Teaching them to be prepared without adding more stress and confusion is a step in the right direction according to Kaplow.
“Where we worry is when kids are not prepared, where they don’t understand that this is not real and for some of our younger kids, that can happen more frequently, especially kindergartners. Sometimes (they) can’t really distinguish when it’s actually a drill versus something that’s actually happening in real life,” Kaplow explained. “We want to make sure that parents are aware when they’re happening, that the kids are aware that this is a drill, and that teachers are prepared to identify kids who might need a little bit more support.
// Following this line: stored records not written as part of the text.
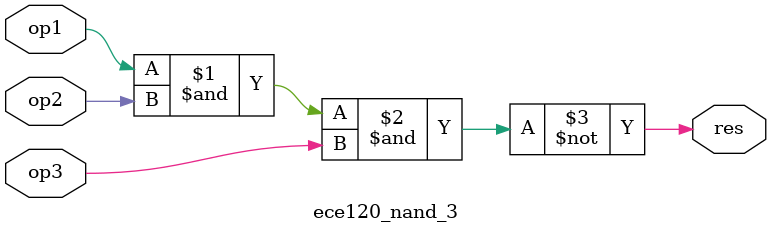
<source format=sv>
module ece120_nand_3(
    input logic op1, op2, op3,
    output logic res
    );
    assign res = ~(op1 & op2 & op3);
endmodule
</source>
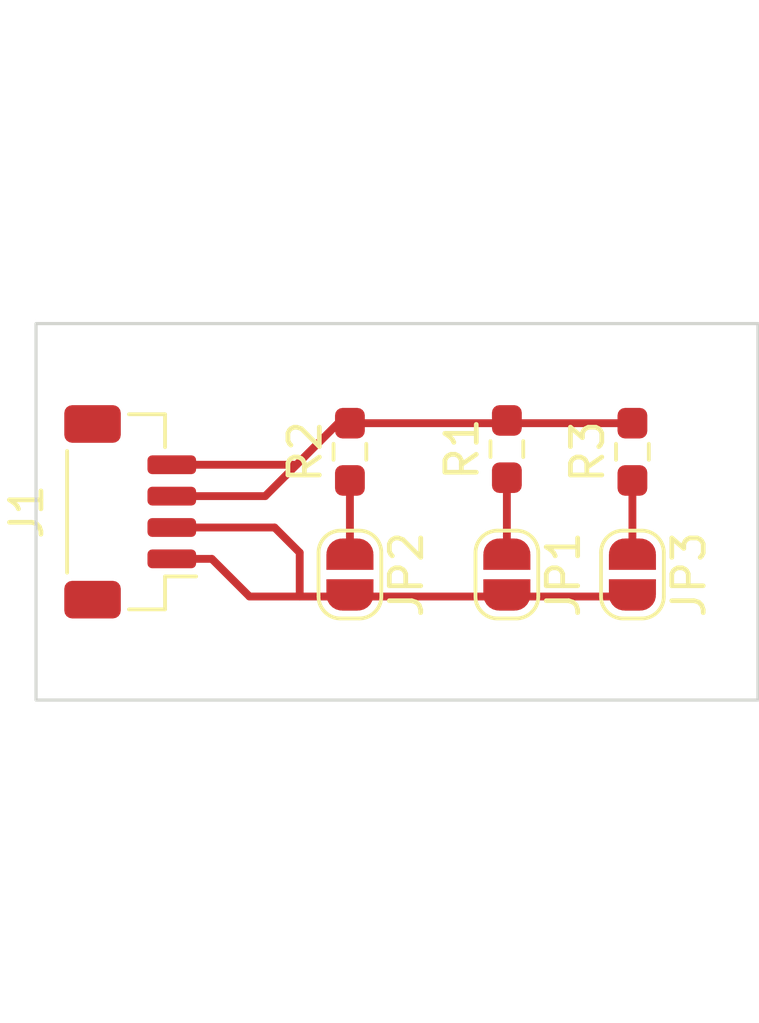
<source format=kicad_pcb>
(kicad_pcb (version 20211014) (generator pcbnew)

  (general
    (thickness 1.6)
  )

  (paper "A4")
  (layers
    (0 "F.Cu" signal)
    (31 "B.Cu" signal)
    (32 "B.Adhes" user "B.Adhesive")
    (33 "F.Adhes" user "F.Adhesive")
    (34 "B.Paste" user)
    (35 "F.Paste" user)
    (36 "B.SilkS" user "B.Silkscreen")
    (37 "F.SilkS" user "F.Silkscreen")
    (38 "B.Mask" user)
    (39 "F.Mask" user)
    (40 "Dwgs.User" user "User.Drawings")
    (41 "Cmts.User" user "User.Comments")
    (42 "Eco1.User" user "User.Eco1")
    (43 "Eco2.User" user "User.Eco2")
    (44 "Edge.Cuts" user)
    (45 "Margin" user)
    (46 "B.CrtYd" user "B.Courtyard")
    (47 "F.CrtYd" user "F.Courtyard")
    (48 "B.Fab" user)
    (49 "F.Fab" user)
    (50 "User.1" user)
    (51 "User.2" user)
    (52 "User.3" user)
    (53 "User.4" user)
    (54 "User.5" user)
    (55 "User.6" user)
    (56 "User.7" user)
    (57 "User.8" user)
    (58 "User.9" user)
  )

  (setup
    (pad_to_mask_clearance 0)
    (pcbplotparams
      (layerselection 0x00010fc_ffffffff)
      (disableapertmacros false)
      (usegerberextensions false)
      (usegerberattributes true)
      (usegerberadvancedattributes true)
      (creategerberjobfile true)
      (svguseinch false)
      (svgprecision 6)
      (excludeedgelayer true)
      (plotframeref false)
      (viasonmask false)
      (mode 1)
      (useauxorigin false)
      (hpglpennumber 1)
      (hpglpenspeed 20)
      (hpglpendiameter 15.000000)
      (dxfpolygonmode true)
      (dxfimperialunits true)
      (dxfusepcbnewfont true)
      (psnegative false)
      (psa4output false)
      (plotreference true)
      (plotvalue true)
      (plotinvisibletext false)
      (sketchpadsonfab false)
      (subtractmaskfromsilk false)
      (outputformat 1)
      (mirror false)
      (drillshape 1)
      (scaleselection 1)
      (outputdirectory "")
    )
  )

  (net 0 "")
  (net 1 "Net-(J1-Pad1)")
  (net 2 "Net-(J1-Pad3)")
  (net 3 "Net-(JP1-Pad1)")
  (net 4 "Net-(JP2-Pad1)")
  (net 5 "Net-(JP3-Pad1)")

  (footprint "Jumper:SolderJumper-2_P1.3mm_Open_RoundedPad1.0x1.5mm" (layer "F.Cu") (at 157 95 -90))

  (footprint "Resistor_SMD:R_0603_1608Metric_Pad0.98x0.95mm_HandSolder" (layer "F.Cu") (at 157 91 90))

  (footprint "Jumper:SolderJumper-2_P1.3mm_Open_RoundedPad1.0x1.5mm" (layer "F.Cu") (at 161 95 -90))

  (footprint "Resistor_SMD:R_0603_1608Metric_Pad0.98x0.95mm_HandSolder" (layer "F.Cu") (at 152 91.0875 90))

  (footprint "Resistor_SMD:R_0603_1608Metric_Pad0.98x0.95mm_HandSolder" (layer "F.Cu") (at 161 91.0875 90))

  (footprint "Jumper:SolderJumper-2_P1.3mm_Open_RoundedPad1.0x1.5mm" (layer "F.Cu") (at 152 95 -90))

  (footprint "Connector_JST:JST_SH_BM04B-SRSS-TB_1x04-1MP_P1.00mm_Vertical" (layer "F.Cu") (at 145 93 90))

  (gr_rect (start 142 87) (end 165 99) (layer "Edge.Cuts") (width 0.1) (fill none) (tstamp caaec9f8-8a0f-4c65-bf77-86a51b191f87))

  (segment (start 147.6 94.5) (end 148.8 95.7) (width 0.25) (layer "F.Cu") (net 1) (tstamp 0d117493-c9a0-49c5-b368-f2f21b46cf71))
  (segment (start 146.325 94.5) (end 147.6 94.5) (width 0.25) (layer "F.Cu") (net 1) (tstamp 3d65db95-076e-484a-8fa2-5d1a680da8e2))
  (segment (start 148.8 95.7) (end 150.4 95.7) (width 0.25) (layer "F.Cu") (net 1) (tstamp 3dee5878-398e-4967-ac67-4c6419f42319))
  (segment (start 160.95 95.7) (end 161 95.65) (width 0.25) (layer "F.Cu") (net 1) (tstamp 75c83945-14ba-466d-baaf-11273d2e3409))
  (segment (start 146.325 93.5) (end 149.6 93.5) (width 0.25) (layer "F.Cu") (net 1) (tstamp 9174aaed-40e9-4402-860c-76e1a21fcb27))
  (segment (start 150.4 94.3) (end 150.4 95.7) (width 0.25) (layer "F.Cu") (net 1) (tstamp 9f0a2d12-ac15-432d-b5f3-a496587453de))
  (segment (start 149.6 93.5) (end 150.4 94.3) (width 0.25) (layer "F.Cu") (net 1) (tstamp a5fa8b77-5ff9-4d00-85c5-e8e2bcd6888d))
  (segment (start 150.4 95.7) (end 160.95 95.7) (width 0.25) (layer "F.Cu") (net 1) (tstamp cfdb472a-a326-42c8-878d-6ec723d27334))
  (segment (start 146.325 92.5) (end 149.3 92.5) (width 0.25) (layer "F.Cu") (net 2) (tstamp 0fdf5887-a6ed-422f-aff8-d77b4752f38c))
  (segment (start 150.3 91.5) (end 146.325 91.5) (width 0.25) (layer "F.Cu") (net 2) (tstamp 2a3f619c-f166-401d-b780-5e4011c72926))
  (segment (start 149.3 92.5) (end 150.3 91.5) (width 0.25) (layer "F.Cu") (net 2) (tstamp 309be6b2-701d-4a61-b41f-f540746fcc36))
  (segment (start 161 90.175) (end 151.625 90.175) (width 0.25) (layer "F.Cu") (net 2) (tstamp 3f21c83e-b97d-441f-936b-e473705c2d66))
  (segment (start 151.625 90.175) (end 150.3 91.5) (width 0.25) (layer "F.Cu") (net 2) (tstamp 4b46e258-3825-4c55-9e74-ff38cb2a3b9e))
  (segment (start 157 91.9125) (end 157 94.35) (width 0.25) (layer "F.Cu") (net 3) (tstamp ba4fbb54-ce59-4da3-8606-b903d7f4be14))
  (segment (start 152 94.35) (end 152 92) (width 0.25) (layer "F.Cu") (net 4) (tstamp 969d18cc-4aa4-4c02-8cb6-bc09371dfa4f))
  (segment (start 161 92) (end 161 94.35) (width 0.25) (layer "F.Cu") (net 5) (tstamp c7099441-d635-428a-9ed6-78faa0392edb))

)

</source>
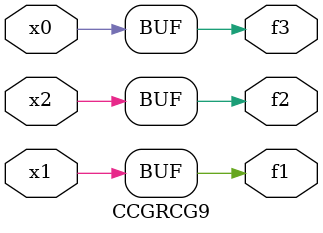
<source format=v>
module CCGRCG9(
	input x0, x1, x2,
	output f1, f2, f3
);
	assign f1 = x1;
	assign f2 = x2;
	assign f3 = x0;
endmodule

</source>
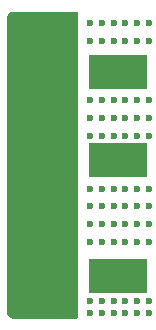
<source format=gbr>
%TF.GenerationSoftware,KiCad,Pcbnew,8.0.7*%
%TF.CreationDate,2025-04-11T01:47:19-04:00*%
%TF.ProjectId,1M_2F,314d5f32-462e-46b6-9963-61645f706362,rev?*%
%TF.SameCoordinates,Original*%
%TF.FileFunction,Copper,L1,Top*%
%TF.FilePolarity,Positive*%
%FSLAX46Y46*%
G04 Gerber Fmt 4.6, Leading zero omitted, Abs format (unit mm)*
G04 Created by KiCad (PCBNEW 8.0.7) date 2025-04-11 01:47:19*
%MOMM*%
%LPD*%
G01*
G04 APERTURE LIST*
%TA.AperFunction,ComponentPad*%
%ADD10R,3.000000X5.000000*%
%TD*%
%TA.AperFunction,ComponentPad*%
%ADD11R,5.000000X3.000000*%
%TD*%
%TA.AperFunction,ViaPad*%
%ADD12C,0.600000*%
%TD*%
G04 APERTURE END LIST*
D10*
%TO.P,J1,1,Pin_1*%
%TO.N,Net-(J1-Pin_1)*%
X97207100Y-47653300D03*
D11*
%TO.P,J1,2,Pin_2*%
%TO.N,GND*%
X102844600Y-47040800D03*
%TD*%
D10*
%TO.P,J3,1,Pin_1*%
%TO.N,Net-(J1-Pin_1)*%
X96275000Y-56262500D03*
D11*
%TO.P,J3,2,Pin_2*%
%TO.N,GND*%
X102912500Y-56875000D03*
%TD*%
D10*
%TO.P,J2,1,Pin_1*%
%TO.N,Net-(J1-Pin_1)*%
X96200000Y-39050000D03*
D11*
%TO.P,J2,2,Pin_2*%
%TO.N,GND*%
X102837500Y-39662500D03*
%TD*%
D12*
%TO.N,GND*%
X105500000Y-37000000D03*
X100500000Y-59000000D03*
X100500000Y-60000000D03*
X101500000Y-49500000D03*
X104500000Y-42000000D03*
X103500000Y-54000000D03*
X105500000Y-45000000D03*
X103500000Y-42000000D03*
X104500000Y-37000000D03*
X101500000Y-42000000D03*
X101500000Y-45000000D03*
X104500000Y-49500000D03*
X104500000Y-60000000D03*
X102500000Y-54000000D03*
X101500000Y-51000000D03*
X100500000Y-49500000D03*
X100500000Y-45000000D03*
X104500000Y-52500000D03*
X102500000Y-37000000D03*
X103500000Y-51000000D03*
X100500000Y-42000000D03*
X103500000Y-43500000D03*
X100500000Y-35500000D03*
X104500000Y-43500000D03*
X102500000Y-49500000D03*
X105500000Y-51000000D03*
X103500000Y-45000000D03*
X103500000Y-60000000D03*
X104500000Y-54000000D03*
X100500000Y-51000000D03*
X104500000Y-51000000D03*
X103500000Y-49500000D03*
X102500000Y-35500000D03*
X102500000Y-60000000D03*
X105500000Y-43500000D03*
X100500000Y-54000000D03*
X101500000Y-37000000D03*
X103500000Y-35500000D03*
X103500000Y-37000000D03*
X100500000Y-52500000D03*
X105500000Y-60000000D03*
X104500000Y-35500000D03*
X102500000Y-43500000D03*
X101500000Y-54000000D03*
X103500000Y-59000000D03*
X104500000Y-45000000D03*
X102500000Y-51000000D03*
X101500000Y-60000000D03*
X101500000Y-35500000D03*
X102500000Y-45000000D03*
X105500000Y-54000000D03*
X100500000Y-43500000D03*
X105500000Y-59000000D03*
X105500000Y-35500000D03*
X105500000Y-52500000D03*
X105500000Y-49500000D03*
X102500000Y-52500000D03*
X102500000Y-59000000D03*
X105500000Y-42000000D03*
X101500000Y-59000000D03*
X102500000Y-42000000D03*
X100500000Y-37000000D03*
X101500000Y-52500000D03*
X101500000Y-43500000D03*
X104500000Y-59000000D03*
X103500000Y-52500000D03*
%TO.N,Net-(J1-Pin_1)*%
X99000000Y-51000000D03*
X96000000Y-42500000D03*
X94000000Y-60000000D03*
X94000000Y-59000000D03*
X94000000Y-58000000D03*
X97000000Y-42500000D03*
X96000000Y-35500000D03*
X94000000Y-41500000D03*
X99000000Y-56000000D03*
X97000000Y-60000000D03*
X94000000Y-36500000D03*
X99000000Y-38500000D03*
X99000000Y-54000000D03*
X94000000Y-56000000D03*
X94500000Y-49000000D03*
X99000000Y-37500000D03*
X99000000Y-36500000D03*
X95000000Y-52500000D03*
X98000000Y-35500000D03*
X94000000Y-39500000D03*
X99000000Y-52500000D03*
X94500000Y-46000000D03*
X99000000Y-40500000D03*
X99000000Y-60000000D03*
X94000000Y-55000000D03*
X94500000Y-45000000D03*
X97000000Y-52500000D03*
X94000000Y-57000000D03*
X94000000Y-42500000D03*
X94500000Y-47000000D03*
X95000000Y-60000000D03*
X99000000Y-41500000D03*
X98000000Y-60000000D03*
X99000000Y-44000000D03*
X97000000Y-44000000D03*
X96000000Y-52500000D03*
X94000000Y-38500000D03*
X94000000Y-37500000D03*
X99000000Y-42500000D03*
X99000000Y-39500000D03*
X94000000Y-52500000D03*
X97000000Y-51000000D03*
X98000000Y-42500000D03*
X94000000Y-51000000D03*
X94500000Y-50000000D03*
X95000000Y-35500000D03*
X95000000Y-51000000D03*
X96000000Y-60000000D03*
X95000000Y-42500000D03*
X94000000Y-40500000D03*
X99000000Y-35500000D03*
X94000000Y-35500000D03*
X96000000Y-51000000D03*
X98000000Y-52500000D03*
X94500000Y-48000000D03*
X98000000Y-51000000D03*
X99000000Y-55000000D03*
X99000000Y-58000000D03*
X95000000Y-44000000D03*
X96000000Y-44000000D03*
X97000000Y-35500000D03*
X99000000Y-57000000D03*
X94000000Y-44000000D03*
X98000000Y-44000000D03*
X94000000Y-54000000D03*
X99000000Y-59000000D03*
%TD*%
%TA.AperFunction,Conductor*%
%TO.N,Net-(J1-Pin_1)*%
G36*
X99443039Y-34520185D02*
G01*
X99488794Y-34572989D01*
X99500000Y-34624500D01*
X99500000Y-60375500D01*
X99480315Y-60442539D01*
X99427511Y-60488294D01*
X99376000Y-60499500D01*
X94006962Y-60499500D01*
X93993078Y-60498720D01*
X93980553Y-60497308D01*
X93902735Y-60488540D01*
X93875666Y-60482362D01*
X93796462Y-60454648D01*
X93771444Y-60442600D01*
X93700395Y-60397957D01*
X93678686Y-60380644D01*
X93619355Y-60321313D01*
X93602042Y-60299604D01*
X93557399Y-60228555D01*
X93545351Y-60203537D01*
X93517637Y-60124333D01*
X93511459Y-60097263D01*
X93501280Y-60006922D01*
X93500500Y-59993038D01*
X93500500Y-35006961D01*
X93501280Y-34993077D01*
X93511459Y-34902731D01*
X93517635Y-34875670D01*
X93545353Y-34796456D01*
X93557396Y-34771450D01*
X93602046Y-34700389D01*
X93619351Y-34678690D01*
X93678690Y-34619351D01*
X93700389Y-34602046D01*
X93771450Y-34557396D01*
X93796456Y-34545353D01*
X93875670Y-34517635D01*
X93902733Y-34511459D01*
X93965419Y-34504396D01*
X93993079Y-34501280D01*
X94006962Y-34500500D01*
X99376000Y-34500500D01*
X99443039Y-34520185D01*
G37*
%TD.AperFunction*%
%TD*%
M02*

</source>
So those kids in their classroom who tend to be a little more anxious, a little more on edge, maybe providing them with a little bit more support and guidance during those drills.”
Identifying those kids is important, but can be a struggle for teachers, admits school counselor Amanda French.
“They can make the difference,” French explained.
IN GALENA PARK, THE HACKETT CENTER IS DEVELOPING WAYS TO HELP EDUCATORS KNOW ABOUT TRAUMATIC ISSUES IN A CHILD’S HOME
“Basically, if a police officer goes to a scene where a child is present and recognizes that this could be traumatic, the police has a very streamlined way of getting in touch with the child’s school. The school is notified that this is a ‘handle with care student.’ And then from that point, the teacher is made aware that this is a child who might need a little more support if they notice any signs that the child might be experiencing post-traumatic stress. We train them in what to look for if they see those signs. The child is immediately referred for mental health intervention within the school. And this is really a unique way of ensuring that both the police and the schools are more trauma-informed and also recognizing that early intervention is key. So if a child does experience a traumatic event, getting that early intervention can actually prevent long-term suffering for that child,” Kaplow said.
So far the program called “handle with care” is only in Galena Park. The Hackett Center is working to expand to more school districts in Houston and Dallas.
WHAT CAN REVERSE THE AWFUL TREND OF KIDS STRUGGLING WITH MENTAL HEALTH?
“I think one of the things that we can do that really we have been doing for a little while now is encouraging kids to seek out help. Encouraging them to recognize that vulnerability is OK, and that it’s OK to ask for help. That it is actually very normal to be experiencing feelings of sadness or anxiety and that it’s not shameful,” Kaplow said. “I think another piece to this, too, is helping them understand that even though these events are so scary, they are very rare. So even though we’re hearing about it in the media, and they’re tragic when they do happen, they’re not happening all the time, even though sometimes it feels that way.”